Which Fuel Is Right For You?
7th August 2019
What fuel car should I buy?
Does the ban on cars with conventional combustion engines by 2040, confirmed in July 2017 and the new diesel car tax rates which came into force in April 2018 (which mean diesel cars are taxed more heavily), mean that we should rule out buying diesel and petrol cars now
Benefits of Diesel cars.
- The main benefit of diesel cars has been better fuel economy compared to petrol equivalents. Of course, the same can be said for hybrids too, however diesel cars still tend to be better on the motorway, whilst hybrids can be more economical around town.
- When pulling away from a stop, diesel engines don’t need to be revved high to get the best acceleration. This can give the feeling of more power in the engine than there actually is.
- Diesel cars are much better if you are towing something. This is why all engines that are used in bigger trucks and lorries use diesel fuel.
- Engine lasts longer and can do more miles than a petrol equivalent.
Disadvantages of a Diesel car.
- Diesel fuel costs more than unleaded, so be prepared to pay more to fill up your tank.
- Diesel cars tend to be slower than their petrol counterparts.
- Diesel cars typically cost more than their petrol equivalent.
- The first year’s tax on a diesel car could be significantly higher than on a petrol vehicle
- With the new rules on tax and some cites like London reviewing a levy on diesel vehicle within the congestion zone, the resell price, which was typically higher than a petrol car is now lowering.
- Despite CO2 emissions decreasing in new diesel cars, there are still tiny particles that are produced which could lead to breathing problems for some individuals.
- Insurance costs could be higher.
- Fuel is a finite resource.
Benefits of a Petrol Car.
- Petrol cars tend to be slightly cheaper to buy and to service.
- The cost of petrol is cheaper than diesel.
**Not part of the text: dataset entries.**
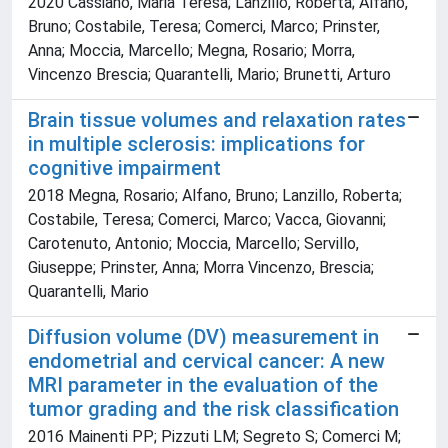
2020 Cassiano, Maria Teresa; Lanzillo, Roberta; Alfano,
Bruno; Costabile, Teresa; Comerci, Marco; Prinster,
Anna; Moccia, Marcello; Megna, Rosario; Morra,
Vincenzo Brescia; Quarantelli, Mario; Brunetti, Arturo
Brain tissue volumes and relaxation rates
in multiple sclerosis: implications for
cognitive impairment
2018 Megna, Rosario; Alfano, Bruno; Lanzillo, Roberta;
Costabile, Teresa; Comerci, Marco; Vacca, Giovanni;
Carotenuto, Antonio; Moccia, Marcello; Servillo,
Giuseppe; Prinster, Anna; Morra Vincenzo, Brescia;
Quarantelli, Mario
Diffusion volume (DV) measurement in
endometrial and cervical cancer: A new
MRI parameter in the evaluation of the
tumor grading and the risk classification
2016 Mainenti PP; Pizzuti LM; Segreto S; Comerci M;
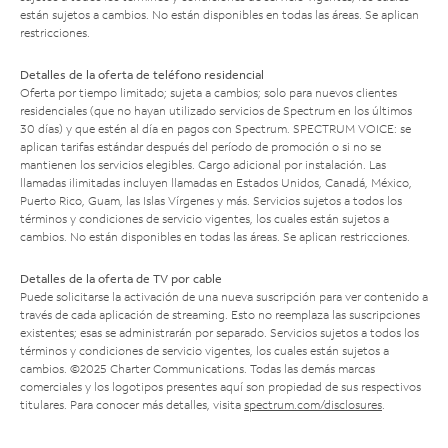
están sujetos a cambios. No están disponibles en todas las áreas. Se aplican
restricciones.
Detalles de la oferta de teléfono residencial
Oferta por tiempo limitado; sujeta a cambios; solo para nuevos clientes
residenciales (que no hayan utilizado servicios de Spectrum en los últimos
30 días) y que estén al día en pagos con Spectrum. SPECTRUM VOICE: se
aplican tarifas estándar después del período de promoción o si no se
mantienen los servicios elegibles. Cargo adicional por instalación. Las
llamadas ilimitadas incluyen llamadas en Estados Unidos, Canadá, México,
Puerto Rico, Guam, las Islas Vírgenes y más. Servicios sujetos a todos los
términos y condiciones de servicio vigentes, los cuales están sujetos a
cambios. No están disponibles en todas las áreas. Se aplican restricciones.
Detalles de la oferta de TV por cable
Puede solicitarse la activación de una nueva suscripción para ver contenido a
través de cada aplicación de streaming. Esto no reemplaza las suscripciones
existentes; esas se administrarán por separado. Servicios sujetos a todos los
términos y condiciones de servicio vigentes, los cuales están sujetos a
cambios. ©2025 Charter Communications. Todas las demás marcas
comerciales y los logotipos presentes aquí son propiedad de sus respectivos
titulares. Para conocer más detalles, visita
spectrum.com/disclosures
.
- Petrol engines have historically been less noisy, however diesel engines have improved a lot over the last 10 years.
- Petrol cars tend to accelerate quicker than their diesel counterparts, however, they do require the driver to change gear more to get the best out of the engine.
- There is not an increased tax in the first year of driving a petrol car.
Disadvantages of a petrol car.
- Less mileage and fuel economy per tank.
- Resale value is still lower than a diesel car.
- Maintenance frequency could be higher in a petrol vehicle as it may require more tune-ups.
- Difficult to tow with a petrol engine car.
- Contain benzene, which when burned can cause dangerous greenhouse gases.
- Oil is a finite resource.
- Petrol is dangerous to store.
Benefits of a Hybrid Car.
- Much cleaner and more fuel-efficient especially in towns and cities.
- Resale value is very high.
- Low tax bills and congestion charge bills
- Although there are range limits, these are significantly larger than an Electric vehicle.
The disadvantage of a Hybrid car.
- Much more expensive to buy
- Batteries are expensive to replace.
- More difficult to locate a specialist garage to maintain the vehicle.
- Hybrids produce more emissions than an electric vehicle
- Plug-in hybrids need to be charged and the infrastructure in place is not there yet. Plus they take hours to charge.
- Engines tend to be small so not suitable for large loads.
Benefits of an Electric car.
- Zero emissions and environmentally friendly.
- Very little noise pollution and a very quiet car to drive.
- Xero road tax charge and congestion charge.
- Good resale value.
- Quick acceleration.
The disadvantage of an Electric car.
- The vehicles are expensive to buy.
- There is a very limited range to these cars before they need to be recharged.
- These cars take multiple hours to recharge.
- The infrastructure of recharging points is not widely available.
- The potential danger to pedestrians as the cars make no sound when they approach.
Overall there are positives and negatives to all car types right now. Moving forward as the infrastructure for hybrid and electric vehicles becomes more widespread and technology around express battery charging and range catch up, prices will eventually start coming down, making these vehicles more accessible for all. There is also the chance that diesel cars would continue to make sense for some customers and that new diesel engines could be beneficial for the environment.